[Saved data entries]
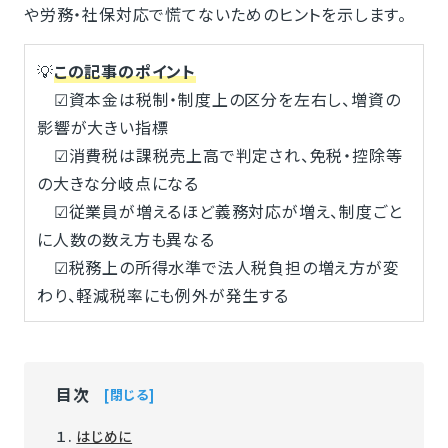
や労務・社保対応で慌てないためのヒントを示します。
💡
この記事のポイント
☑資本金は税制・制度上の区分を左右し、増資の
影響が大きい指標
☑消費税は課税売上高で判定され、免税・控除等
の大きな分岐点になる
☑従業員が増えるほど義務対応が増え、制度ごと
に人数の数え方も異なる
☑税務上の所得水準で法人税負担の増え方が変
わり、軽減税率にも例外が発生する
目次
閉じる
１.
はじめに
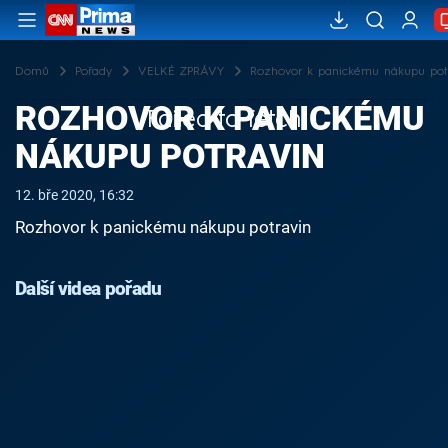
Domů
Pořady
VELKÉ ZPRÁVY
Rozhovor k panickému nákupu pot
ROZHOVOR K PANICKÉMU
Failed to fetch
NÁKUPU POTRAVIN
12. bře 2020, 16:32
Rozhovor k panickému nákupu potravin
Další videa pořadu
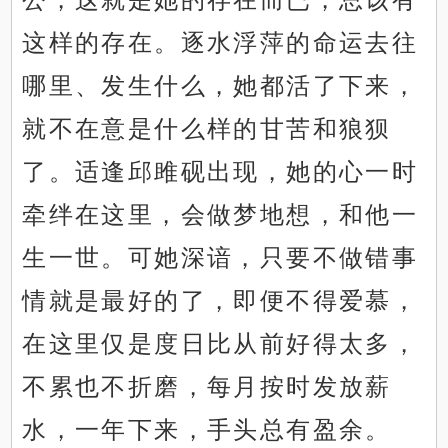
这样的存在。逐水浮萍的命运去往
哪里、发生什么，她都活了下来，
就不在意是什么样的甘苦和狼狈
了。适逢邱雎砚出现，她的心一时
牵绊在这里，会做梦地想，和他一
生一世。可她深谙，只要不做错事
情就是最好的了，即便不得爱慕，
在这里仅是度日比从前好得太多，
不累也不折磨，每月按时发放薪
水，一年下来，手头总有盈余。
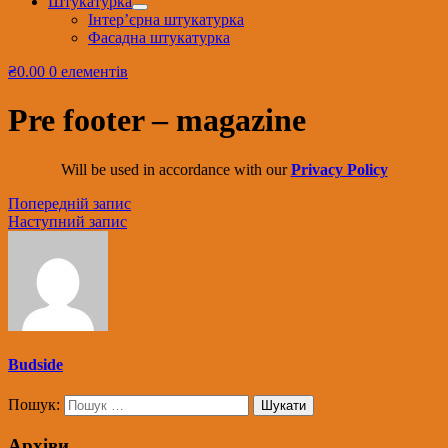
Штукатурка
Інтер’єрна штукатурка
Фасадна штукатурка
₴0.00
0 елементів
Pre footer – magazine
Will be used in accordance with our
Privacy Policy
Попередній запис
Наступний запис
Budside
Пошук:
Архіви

# Task statement
Rewrite the entries from the line containing "这样的存在。逐水浮萍的命运去往" through the end of the entries, changing "Privacy Policy" to "Terms of Service" and leaving everything else unchanged. Leave the pictures out of your answer.

# Task output
这样的存在。逐水浮萍的命运去往
哪里、发生什么，她都活了下来，
就不在意是什么样的甘苦和狼狈
了。适逢邱雎砚出现，她的心一时
牵绊在这里，会做梦地想，和他一
生一世。可她深谙，只要不做错事
情就是最好的了，即便不得爱慕，
在这里仅是度日比从前好得太多，
不累也不折磨，每月按时发放薪
水，一年下来，手头总有盈余。
Штукатурка
Інтер’єрна штукатурка
Фасадна штукатурка
₴0.00
0 елементів
Pre footer – magazine
Will be used in accordance with our
Terms of Service
Попередній запис
Наступний запис
Budside
Пошук:
Архіви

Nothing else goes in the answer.